PARIS — Airbus Group had invested heavily in a Polish tender and now aims to take action after Warsaw broke off exclusive talks for a 50-strong order of the Caracal military transport helicopter, Airbus CEO Tom Enders said.
"We spent a huge amount of efforts and money in recent years trusting that we were in a fair and professionally conducted competition," Ender said in a statement. "We will of course seek remedies".
Poland on Oct. 4 knocked Airbus Helicopters out of exclusive negotiations for a deal worth 13.5 billion zloty (US $3.5 billion).
That cancellation came as a surprise, all the more so as Airbus had planned to invest in Poland and expand its industrial footprint.

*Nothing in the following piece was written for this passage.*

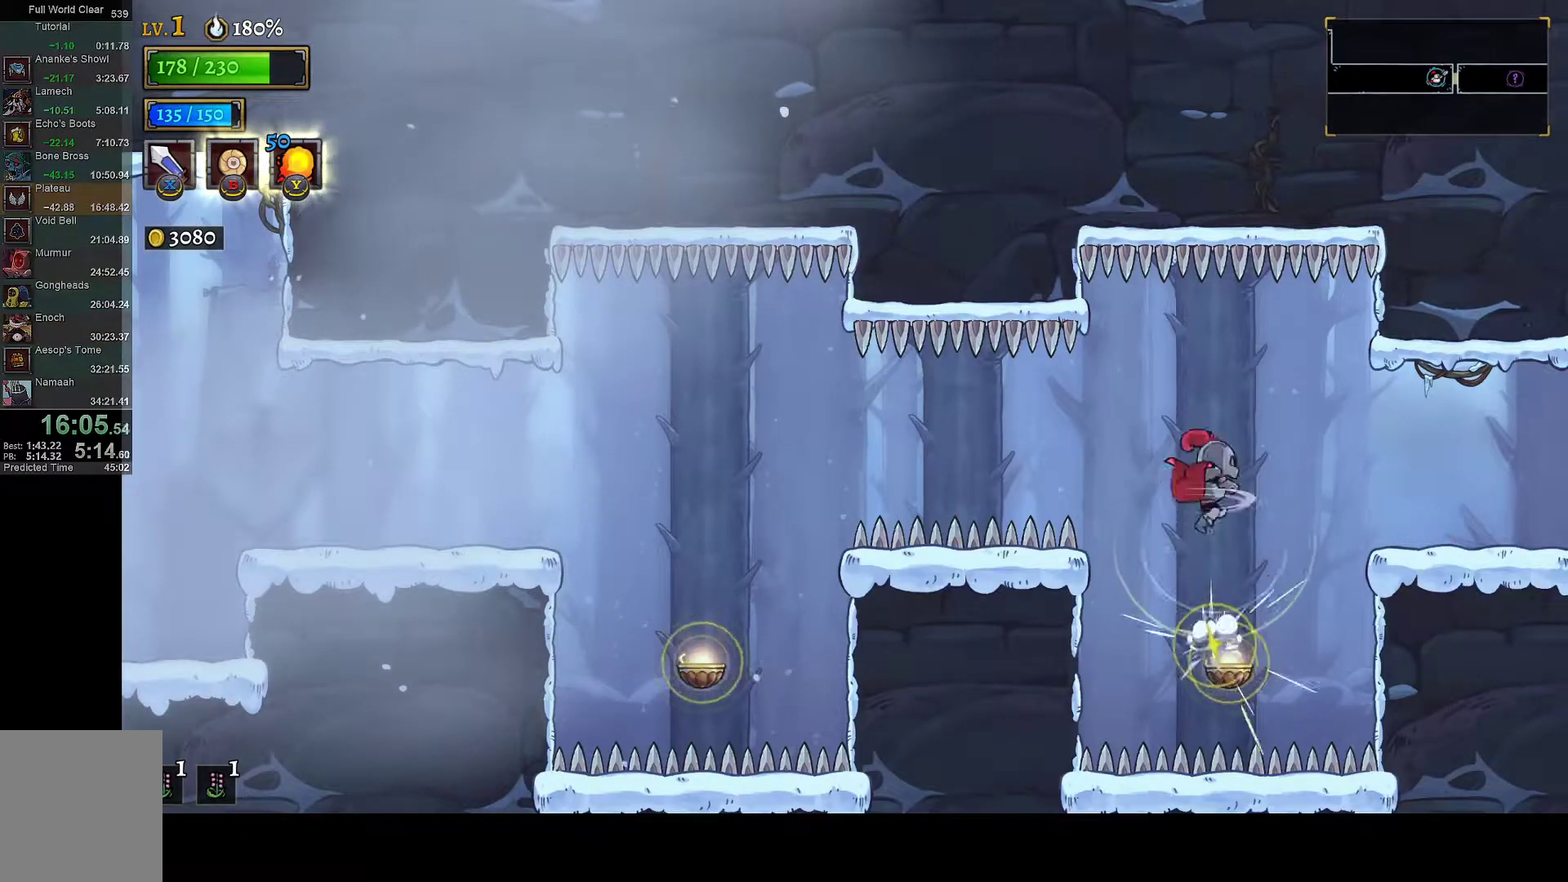
{"buttons": ["DPAD_LEFT"], "left_stick": "center", "right_stick": "center", "button_events": [[50, "L1", "down"], [150, "L1", "up"]]}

"We have an impression that we have been misled for months by the current Polish government," Enders said. "Never have we been treated by any government customer the way this government has treated us.
"Airbus wanted to invest in Poland big time and we wanted to contribute to building a competitive aerospace industry in this country. But the Polish government slammed the door on us. We take note of this."
Industry sources said Airbus had invested several tens of millions of euros in the Polish sales campaign, Reuters reported. France has now put a hold on bilateral ties, with President François Hollande canceling a planned trip to the east European nation, while Foreign Minister Jean-Marc Ayrault is due to go to Poland shortly.
Paris had previously fostered close ties to Warsaw, with French Defence Minister Jean-Yves Le Drian in 2014 flying to Poland to tell his then-Polish counterpart that France had suspended a sale of the Mistral helicopter carrier to Russia. That suspension was seen as helping the French Caracal offer, then in competition with the Sikorsky Black Hawk and Leonardo AW149.
On Aug. 28, the French, German and Polish foreign ministers said in a statement they looked to the Weimar Triangle trilateral agreement to help Europe build a deeper and more effective defense and security policy.
France has now put that political drive on hold in the wake of the aborted helicopter deal.
DCNS, the French naval shipbuilder, had hoped to sell its Scorpene attack submarine, in competition with German rival HDW.
MBDA and Thales had through their Eurosam joint venture prepared a bid for Poland’s Wisla tender for a medium-range missile defense system, in competition with Raytheon’s Patriot weapon.
Airbus had also hoped to pitch its Tiger attack helicopter and a light utility helicopter to the Polish services.